───── Excerpted text ─────

# MSD tach adapter 8920 question, and connector harness questions



## Bolln313 (Jun 12, 2008)

Just both a MSD tach adapter 8920 for my corrado g60(1.8t 20v AGU) 1990 model, so it will show the correct engine rpm on the corrado panel.

There is 4 wire on it, black,red,white and violet

Black = > Ground
Red = > constant 12v
White = > output, but where to connect it?
Violet => Signal, but where to connect it??

I know from the 1.8t 20v ECU pin 6 is the rpm signal(connecting to the white or violet?) and that signal shall go true the MSD box and than to the a place on the corrado.

Is it on this picture where the RPM signals shall be connected? and are the somebody that can explay`n to me the pourpose of wich wires?)

Sorry about the writing on the picture, tried to get som information on a norwegian website.


----------



## Minty-MkII (Aug 10, 2008)

Connect that RPM signal to the Violet (signal wire) then connect the White (output wire) to the original tach signal wire that goes to the cluster. Just check the wiring diagrams for your car. Basically the signal comes from the engine > ECU > MSD converts it > then it goes to the cluster as usual. Either the tach will work or it wont work, it shouldn't give an incorrect reading unless you cross some wires. :beer:


----------



## Bolln313 (Jun 12, 2008)

thanks, but i was hopping someone her did know where to connect the white wire. Doesn have any wiring diagrams for my corrado


----------



## Minty-MkII (Aug 10, 2008)

http://a2resource.com/electrical/CE2cluster.html

Try this. It's a solid green wire your looking for that runs from the fusebox to the cluster. :beer:


----------



## Bolln313 (Jun 12, 2008)

Okey thanks

just for asking. you dont know which wire from the fusebox than to the engine room is the engine speed wire? color?place?

)


----------

───── Available data ─────

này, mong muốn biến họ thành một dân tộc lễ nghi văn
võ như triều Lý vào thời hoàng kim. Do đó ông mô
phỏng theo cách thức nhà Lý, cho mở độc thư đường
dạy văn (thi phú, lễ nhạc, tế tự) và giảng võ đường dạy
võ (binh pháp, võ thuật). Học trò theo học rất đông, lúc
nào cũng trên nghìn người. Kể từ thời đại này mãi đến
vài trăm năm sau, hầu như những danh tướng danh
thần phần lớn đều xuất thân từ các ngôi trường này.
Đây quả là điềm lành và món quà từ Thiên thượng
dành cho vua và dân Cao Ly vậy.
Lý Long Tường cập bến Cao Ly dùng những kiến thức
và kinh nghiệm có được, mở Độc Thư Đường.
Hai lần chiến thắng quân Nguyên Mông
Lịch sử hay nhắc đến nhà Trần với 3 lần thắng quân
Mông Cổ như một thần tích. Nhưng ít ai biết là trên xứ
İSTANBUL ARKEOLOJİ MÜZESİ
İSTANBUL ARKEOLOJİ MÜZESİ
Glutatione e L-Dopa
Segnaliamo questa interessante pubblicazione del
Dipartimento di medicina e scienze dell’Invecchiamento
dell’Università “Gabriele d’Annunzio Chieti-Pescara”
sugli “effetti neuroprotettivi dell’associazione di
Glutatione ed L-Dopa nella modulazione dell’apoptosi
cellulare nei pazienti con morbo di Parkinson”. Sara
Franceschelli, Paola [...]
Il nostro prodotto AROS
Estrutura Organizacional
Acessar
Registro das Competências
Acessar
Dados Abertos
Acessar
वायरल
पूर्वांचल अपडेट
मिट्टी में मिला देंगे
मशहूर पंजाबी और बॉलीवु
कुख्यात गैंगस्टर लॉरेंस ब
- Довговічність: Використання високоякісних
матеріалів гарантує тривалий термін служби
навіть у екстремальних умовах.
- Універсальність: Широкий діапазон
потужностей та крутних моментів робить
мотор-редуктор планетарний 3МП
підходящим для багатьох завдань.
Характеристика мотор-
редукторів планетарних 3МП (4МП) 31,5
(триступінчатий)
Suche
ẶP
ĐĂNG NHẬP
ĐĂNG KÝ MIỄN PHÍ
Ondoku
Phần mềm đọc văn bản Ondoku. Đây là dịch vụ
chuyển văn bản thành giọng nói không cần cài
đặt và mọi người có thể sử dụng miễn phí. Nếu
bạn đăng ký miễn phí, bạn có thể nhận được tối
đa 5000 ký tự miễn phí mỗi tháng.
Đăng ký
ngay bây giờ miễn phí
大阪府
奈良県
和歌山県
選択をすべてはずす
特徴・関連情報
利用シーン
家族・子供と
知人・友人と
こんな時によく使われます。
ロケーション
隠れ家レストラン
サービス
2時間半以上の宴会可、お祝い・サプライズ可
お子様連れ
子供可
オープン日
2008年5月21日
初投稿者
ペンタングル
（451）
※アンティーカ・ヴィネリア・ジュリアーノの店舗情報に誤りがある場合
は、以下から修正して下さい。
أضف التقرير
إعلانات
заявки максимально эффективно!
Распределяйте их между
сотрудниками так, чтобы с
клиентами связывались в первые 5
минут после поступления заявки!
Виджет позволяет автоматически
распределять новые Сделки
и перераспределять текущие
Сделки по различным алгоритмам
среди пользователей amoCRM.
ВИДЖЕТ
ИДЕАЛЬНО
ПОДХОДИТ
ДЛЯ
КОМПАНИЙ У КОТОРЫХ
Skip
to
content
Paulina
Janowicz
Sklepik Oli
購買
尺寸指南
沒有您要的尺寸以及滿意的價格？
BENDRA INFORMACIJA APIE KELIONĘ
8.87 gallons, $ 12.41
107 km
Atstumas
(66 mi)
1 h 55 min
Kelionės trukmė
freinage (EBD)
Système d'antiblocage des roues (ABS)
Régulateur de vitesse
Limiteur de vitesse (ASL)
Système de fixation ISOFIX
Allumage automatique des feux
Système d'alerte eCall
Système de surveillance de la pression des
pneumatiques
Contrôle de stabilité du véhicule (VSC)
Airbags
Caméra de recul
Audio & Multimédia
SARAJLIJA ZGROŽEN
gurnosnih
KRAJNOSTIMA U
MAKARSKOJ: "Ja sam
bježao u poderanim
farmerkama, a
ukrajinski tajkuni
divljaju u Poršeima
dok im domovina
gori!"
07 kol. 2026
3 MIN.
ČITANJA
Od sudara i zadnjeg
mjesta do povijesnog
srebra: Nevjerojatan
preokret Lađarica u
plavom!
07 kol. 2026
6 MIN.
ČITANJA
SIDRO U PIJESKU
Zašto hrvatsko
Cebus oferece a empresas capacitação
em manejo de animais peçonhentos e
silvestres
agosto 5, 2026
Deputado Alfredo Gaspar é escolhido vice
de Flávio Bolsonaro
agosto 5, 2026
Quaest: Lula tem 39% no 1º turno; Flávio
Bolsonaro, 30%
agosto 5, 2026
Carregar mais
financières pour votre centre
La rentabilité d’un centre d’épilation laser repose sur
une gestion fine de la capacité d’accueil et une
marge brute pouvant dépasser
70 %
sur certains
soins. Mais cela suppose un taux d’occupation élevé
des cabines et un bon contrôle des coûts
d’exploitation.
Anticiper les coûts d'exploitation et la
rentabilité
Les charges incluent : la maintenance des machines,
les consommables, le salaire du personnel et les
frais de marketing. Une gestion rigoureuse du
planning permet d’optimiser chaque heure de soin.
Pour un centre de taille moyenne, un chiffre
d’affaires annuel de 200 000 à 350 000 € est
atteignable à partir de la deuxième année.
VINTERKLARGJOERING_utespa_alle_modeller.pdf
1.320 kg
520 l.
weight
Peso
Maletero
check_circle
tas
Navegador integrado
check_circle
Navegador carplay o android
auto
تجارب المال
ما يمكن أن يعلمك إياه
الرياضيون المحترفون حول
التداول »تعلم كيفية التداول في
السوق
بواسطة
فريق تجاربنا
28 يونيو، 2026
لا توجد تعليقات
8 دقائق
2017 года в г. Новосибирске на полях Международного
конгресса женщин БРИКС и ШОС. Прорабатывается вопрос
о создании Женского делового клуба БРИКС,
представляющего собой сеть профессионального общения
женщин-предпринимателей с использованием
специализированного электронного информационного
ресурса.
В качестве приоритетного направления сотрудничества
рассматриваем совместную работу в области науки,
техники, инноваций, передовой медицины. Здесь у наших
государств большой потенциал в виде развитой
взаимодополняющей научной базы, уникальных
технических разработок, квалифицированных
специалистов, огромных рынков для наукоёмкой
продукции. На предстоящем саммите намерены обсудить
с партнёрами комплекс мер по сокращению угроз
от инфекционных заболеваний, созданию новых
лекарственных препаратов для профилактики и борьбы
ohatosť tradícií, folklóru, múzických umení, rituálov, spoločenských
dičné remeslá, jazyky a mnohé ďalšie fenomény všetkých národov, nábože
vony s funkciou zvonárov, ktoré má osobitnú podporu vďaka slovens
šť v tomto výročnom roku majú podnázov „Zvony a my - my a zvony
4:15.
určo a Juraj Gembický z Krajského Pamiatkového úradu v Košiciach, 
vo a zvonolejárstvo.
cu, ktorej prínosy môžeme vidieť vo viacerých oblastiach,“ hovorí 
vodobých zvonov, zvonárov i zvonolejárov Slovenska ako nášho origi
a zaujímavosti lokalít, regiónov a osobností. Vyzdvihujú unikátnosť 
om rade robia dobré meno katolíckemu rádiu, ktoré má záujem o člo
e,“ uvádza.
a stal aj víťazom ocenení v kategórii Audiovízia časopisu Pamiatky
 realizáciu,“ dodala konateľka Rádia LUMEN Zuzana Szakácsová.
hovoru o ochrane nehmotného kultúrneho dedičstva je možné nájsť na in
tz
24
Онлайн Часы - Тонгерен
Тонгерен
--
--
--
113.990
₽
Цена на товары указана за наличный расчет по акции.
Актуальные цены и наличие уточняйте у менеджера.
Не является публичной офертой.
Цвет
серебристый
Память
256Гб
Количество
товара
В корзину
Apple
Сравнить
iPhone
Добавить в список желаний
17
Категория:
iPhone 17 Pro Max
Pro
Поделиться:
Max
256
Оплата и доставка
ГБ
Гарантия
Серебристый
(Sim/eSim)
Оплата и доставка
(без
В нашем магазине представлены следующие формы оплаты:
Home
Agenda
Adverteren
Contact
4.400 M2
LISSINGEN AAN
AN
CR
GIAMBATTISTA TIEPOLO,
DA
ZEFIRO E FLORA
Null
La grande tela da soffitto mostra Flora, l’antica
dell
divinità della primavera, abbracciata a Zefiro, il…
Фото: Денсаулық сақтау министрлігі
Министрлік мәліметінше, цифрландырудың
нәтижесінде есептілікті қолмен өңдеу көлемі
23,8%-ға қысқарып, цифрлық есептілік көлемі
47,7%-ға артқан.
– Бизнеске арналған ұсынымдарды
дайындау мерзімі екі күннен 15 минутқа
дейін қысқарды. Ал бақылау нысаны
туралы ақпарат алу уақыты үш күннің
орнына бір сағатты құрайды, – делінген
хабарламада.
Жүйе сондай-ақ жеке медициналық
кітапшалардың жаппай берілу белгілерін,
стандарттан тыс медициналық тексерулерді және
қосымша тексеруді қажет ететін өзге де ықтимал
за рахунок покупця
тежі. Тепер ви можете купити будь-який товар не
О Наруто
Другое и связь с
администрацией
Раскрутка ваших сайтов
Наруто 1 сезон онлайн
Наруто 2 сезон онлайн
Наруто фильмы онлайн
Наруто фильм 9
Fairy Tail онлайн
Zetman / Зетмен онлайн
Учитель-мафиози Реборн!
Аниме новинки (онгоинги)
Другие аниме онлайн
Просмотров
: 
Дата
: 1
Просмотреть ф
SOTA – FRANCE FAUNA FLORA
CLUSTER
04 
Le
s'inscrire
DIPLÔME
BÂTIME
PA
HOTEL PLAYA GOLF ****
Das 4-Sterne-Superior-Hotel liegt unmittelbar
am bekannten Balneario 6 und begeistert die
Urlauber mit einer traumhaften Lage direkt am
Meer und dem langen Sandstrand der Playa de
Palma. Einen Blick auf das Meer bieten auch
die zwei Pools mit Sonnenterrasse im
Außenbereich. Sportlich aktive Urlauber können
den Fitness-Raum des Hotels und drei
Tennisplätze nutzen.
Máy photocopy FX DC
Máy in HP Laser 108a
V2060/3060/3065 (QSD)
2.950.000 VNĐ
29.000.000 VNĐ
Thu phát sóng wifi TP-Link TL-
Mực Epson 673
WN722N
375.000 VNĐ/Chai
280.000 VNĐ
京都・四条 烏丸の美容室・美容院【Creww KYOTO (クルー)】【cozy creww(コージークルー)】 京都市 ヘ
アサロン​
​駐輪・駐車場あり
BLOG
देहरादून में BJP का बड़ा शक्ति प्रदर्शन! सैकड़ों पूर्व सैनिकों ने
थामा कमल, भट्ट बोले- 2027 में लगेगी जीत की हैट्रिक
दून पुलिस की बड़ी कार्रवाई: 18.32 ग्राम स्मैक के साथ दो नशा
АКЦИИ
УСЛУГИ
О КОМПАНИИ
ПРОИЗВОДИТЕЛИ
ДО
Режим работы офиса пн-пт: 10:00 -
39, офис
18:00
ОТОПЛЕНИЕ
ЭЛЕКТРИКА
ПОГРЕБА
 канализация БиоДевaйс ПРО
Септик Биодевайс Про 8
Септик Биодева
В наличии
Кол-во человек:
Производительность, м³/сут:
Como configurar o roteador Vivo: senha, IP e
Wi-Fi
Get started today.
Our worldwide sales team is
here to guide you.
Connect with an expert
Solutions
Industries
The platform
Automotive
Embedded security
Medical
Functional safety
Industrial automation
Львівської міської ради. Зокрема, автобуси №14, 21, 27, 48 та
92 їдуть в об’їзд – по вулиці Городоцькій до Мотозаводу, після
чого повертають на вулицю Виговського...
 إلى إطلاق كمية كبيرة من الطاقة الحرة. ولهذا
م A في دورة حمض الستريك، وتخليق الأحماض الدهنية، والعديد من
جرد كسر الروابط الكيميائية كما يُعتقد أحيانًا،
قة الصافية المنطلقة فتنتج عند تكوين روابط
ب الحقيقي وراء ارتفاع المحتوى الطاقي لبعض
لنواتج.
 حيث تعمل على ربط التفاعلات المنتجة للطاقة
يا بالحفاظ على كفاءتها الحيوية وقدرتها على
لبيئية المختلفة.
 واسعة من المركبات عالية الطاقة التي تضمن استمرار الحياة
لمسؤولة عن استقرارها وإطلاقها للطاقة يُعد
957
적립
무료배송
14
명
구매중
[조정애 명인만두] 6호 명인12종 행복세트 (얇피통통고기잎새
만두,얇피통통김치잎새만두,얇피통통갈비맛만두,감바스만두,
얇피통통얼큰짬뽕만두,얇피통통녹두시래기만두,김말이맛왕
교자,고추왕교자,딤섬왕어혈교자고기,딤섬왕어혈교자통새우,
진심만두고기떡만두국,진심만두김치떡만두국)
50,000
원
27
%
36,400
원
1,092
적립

─────

**Your tasks:**
(1) Quote the passage of the MSD tach adapter thread that starts at "Just both a" and ends at "to connect it??".
(2) Extract each line of the entries that contains the string "người".

**Answer section:**
(1)
Just both a MSD tach adapter 8920 for my corrado g60(1.8t 20v AGU) 1990 model, so it will show the correct engine rpm on the corrado panel.

There is 4 wire on it, black,red,white and violet

Black = > Ground
Red = > constant 12v
White = > output, but where to connect it?
Violet => Signal, but where to connect it??

(2)
nào cũng trên nghìn người. Kể từ thời đại này mãi đến
đặt và mọi người có thể sử dụng miễn phí. Nếu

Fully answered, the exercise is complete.